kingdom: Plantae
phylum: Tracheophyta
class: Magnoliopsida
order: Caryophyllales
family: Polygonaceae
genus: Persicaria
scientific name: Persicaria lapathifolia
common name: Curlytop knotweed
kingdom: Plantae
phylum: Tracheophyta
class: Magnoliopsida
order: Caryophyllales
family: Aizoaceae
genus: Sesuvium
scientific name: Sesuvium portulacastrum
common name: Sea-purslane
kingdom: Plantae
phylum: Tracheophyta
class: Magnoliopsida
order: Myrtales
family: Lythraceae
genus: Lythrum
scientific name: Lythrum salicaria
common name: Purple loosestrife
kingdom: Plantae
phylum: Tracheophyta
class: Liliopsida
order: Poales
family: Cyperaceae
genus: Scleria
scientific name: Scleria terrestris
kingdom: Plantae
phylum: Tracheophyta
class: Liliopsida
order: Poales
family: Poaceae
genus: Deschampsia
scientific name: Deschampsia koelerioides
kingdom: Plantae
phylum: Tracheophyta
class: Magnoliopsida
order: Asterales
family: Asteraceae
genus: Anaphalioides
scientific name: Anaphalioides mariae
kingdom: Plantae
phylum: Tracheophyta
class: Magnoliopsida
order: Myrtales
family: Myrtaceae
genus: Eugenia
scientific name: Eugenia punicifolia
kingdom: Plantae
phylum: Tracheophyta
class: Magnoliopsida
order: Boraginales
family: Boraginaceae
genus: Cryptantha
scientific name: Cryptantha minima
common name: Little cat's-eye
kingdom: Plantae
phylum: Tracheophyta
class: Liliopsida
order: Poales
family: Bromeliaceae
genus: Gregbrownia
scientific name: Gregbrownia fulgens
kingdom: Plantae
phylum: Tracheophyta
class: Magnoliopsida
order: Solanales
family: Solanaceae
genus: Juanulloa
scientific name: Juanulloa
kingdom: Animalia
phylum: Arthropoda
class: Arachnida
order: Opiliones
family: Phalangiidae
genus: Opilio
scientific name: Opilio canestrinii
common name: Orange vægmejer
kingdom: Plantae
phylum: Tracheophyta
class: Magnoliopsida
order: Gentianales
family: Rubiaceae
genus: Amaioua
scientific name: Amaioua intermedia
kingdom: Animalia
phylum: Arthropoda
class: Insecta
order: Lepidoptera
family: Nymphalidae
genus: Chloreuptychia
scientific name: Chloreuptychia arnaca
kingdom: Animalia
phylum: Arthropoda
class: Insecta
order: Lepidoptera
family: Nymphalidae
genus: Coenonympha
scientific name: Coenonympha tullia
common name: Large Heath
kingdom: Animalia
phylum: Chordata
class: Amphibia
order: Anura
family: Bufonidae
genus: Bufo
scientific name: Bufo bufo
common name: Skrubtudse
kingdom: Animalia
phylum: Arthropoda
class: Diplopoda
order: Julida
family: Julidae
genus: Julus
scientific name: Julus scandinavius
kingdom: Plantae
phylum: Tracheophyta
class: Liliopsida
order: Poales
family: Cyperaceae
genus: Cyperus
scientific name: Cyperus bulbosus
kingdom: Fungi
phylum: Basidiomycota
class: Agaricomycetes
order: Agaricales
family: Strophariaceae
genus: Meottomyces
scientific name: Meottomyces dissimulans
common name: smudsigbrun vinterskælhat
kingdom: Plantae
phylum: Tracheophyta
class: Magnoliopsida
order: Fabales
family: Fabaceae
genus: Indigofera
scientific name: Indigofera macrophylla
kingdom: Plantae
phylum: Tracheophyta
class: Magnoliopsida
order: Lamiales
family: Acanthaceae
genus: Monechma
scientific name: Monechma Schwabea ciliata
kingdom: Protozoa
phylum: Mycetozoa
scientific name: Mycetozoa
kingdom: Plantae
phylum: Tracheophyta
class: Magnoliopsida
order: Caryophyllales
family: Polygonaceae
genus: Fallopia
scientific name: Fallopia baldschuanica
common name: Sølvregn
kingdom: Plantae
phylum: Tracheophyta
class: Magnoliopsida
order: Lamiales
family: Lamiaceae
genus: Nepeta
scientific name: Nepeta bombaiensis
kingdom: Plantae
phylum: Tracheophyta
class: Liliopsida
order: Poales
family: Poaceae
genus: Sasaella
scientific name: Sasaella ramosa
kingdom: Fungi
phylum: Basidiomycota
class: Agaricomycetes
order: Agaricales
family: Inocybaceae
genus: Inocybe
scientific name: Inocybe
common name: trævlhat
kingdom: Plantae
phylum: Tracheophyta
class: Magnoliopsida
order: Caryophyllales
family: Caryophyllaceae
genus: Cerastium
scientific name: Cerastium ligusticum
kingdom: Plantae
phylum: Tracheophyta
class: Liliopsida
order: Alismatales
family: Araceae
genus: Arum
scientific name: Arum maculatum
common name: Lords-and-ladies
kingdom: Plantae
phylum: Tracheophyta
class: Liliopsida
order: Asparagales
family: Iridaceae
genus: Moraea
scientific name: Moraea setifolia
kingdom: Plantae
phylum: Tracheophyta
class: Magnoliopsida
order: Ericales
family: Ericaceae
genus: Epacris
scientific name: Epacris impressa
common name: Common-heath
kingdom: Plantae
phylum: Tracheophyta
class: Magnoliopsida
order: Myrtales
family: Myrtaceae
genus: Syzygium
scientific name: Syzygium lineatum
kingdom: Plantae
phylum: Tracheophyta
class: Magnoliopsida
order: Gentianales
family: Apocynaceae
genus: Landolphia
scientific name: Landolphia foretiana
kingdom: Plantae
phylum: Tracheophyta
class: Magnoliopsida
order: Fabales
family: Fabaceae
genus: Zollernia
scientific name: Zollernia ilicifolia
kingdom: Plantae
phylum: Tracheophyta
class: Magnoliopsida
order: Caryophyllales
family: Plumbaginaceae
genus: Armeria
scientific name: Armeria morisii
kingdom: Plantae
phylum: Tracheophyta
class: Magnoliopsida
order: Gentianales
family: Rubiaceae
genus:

■ ■ ■ ■

Reproduce the data word for word, starting at the line containing "family: Lamiaceae" and stopping after the final line of the data.

__RESULT OF THE EXERCISE__.
family: Lamiaceae
genus: Nepeta
scientific name: Nepeta bombaiensis
kingdom: Plantae
phylum: Tracheophyta
class: Liliopsida
order: Poales
family: Poaceae
genus: Sasaella
scientific name: Sasaella ramosa
kingdom: Fungi
phylum: Basidiomycota
class: Agaricomycetes
order: Agaricales
family: Inocybaceae
genus: Inocybe
scientific name: Inocybe
common name: trævlhat
kingdom: Plantae
phylum: Tracheophyta
class: Magnoliopsida
order: Caryophyllales
family: Caryophyllaceae
genus: Cerastium
scientific name: Cerastium ligusticum
kingdom: Plantae
phylum: Tracheophyta
class: Liliopsida
order: Alismatales
family: Araceae
genus: Arum
scientific name: Arum maculatum
common name: Lords-and-ladies
kingdom: Plantae
phylum: Tracheophyta
class: Liliopsida
order: Asparagales
family: Iridaceae
genus: Moraea
scientific name: Moraea setifolia
kingdom: Plantae
phylum: Tracheophyta
class: Magnoliopsida
order: Ericales
family: Ericaceae
genus: Epacris
scientific name: Epacris impressa
common name: Common-heath
kingdom: Plantae
phylum: Tracheophyta
class: Magnoliopsida
order: Myrtales
family: Myrtaceae
genus: Syzygium
scientific name: Syzygium lineatum
kingdom: Plantae
phylum: Tracheophyta
class: Magnoliopsida
order: Gentianales
family: Apocynaceae
genus: Landolphia
scientific name: Landolphia foretiana
kingdom: Plantae
phylum: Tracheophyta
class: Magnoliopsida
order: Fabales
family: Fabaceae
genus: Zollernia
scientific name: Zollernia ilicifolia
kingdom: Plantae
phylum: Tracheophyta
class: Magnoliopsida
order: Caryophyllales
family: Plumbaginaceae
genus: Armeria
scientific name: Armeria morisii
kingdom: Plantae
phylum: Tracheophyta
class: Magnoliopsida
order: Gentianales
family: Rubiaceae
genus:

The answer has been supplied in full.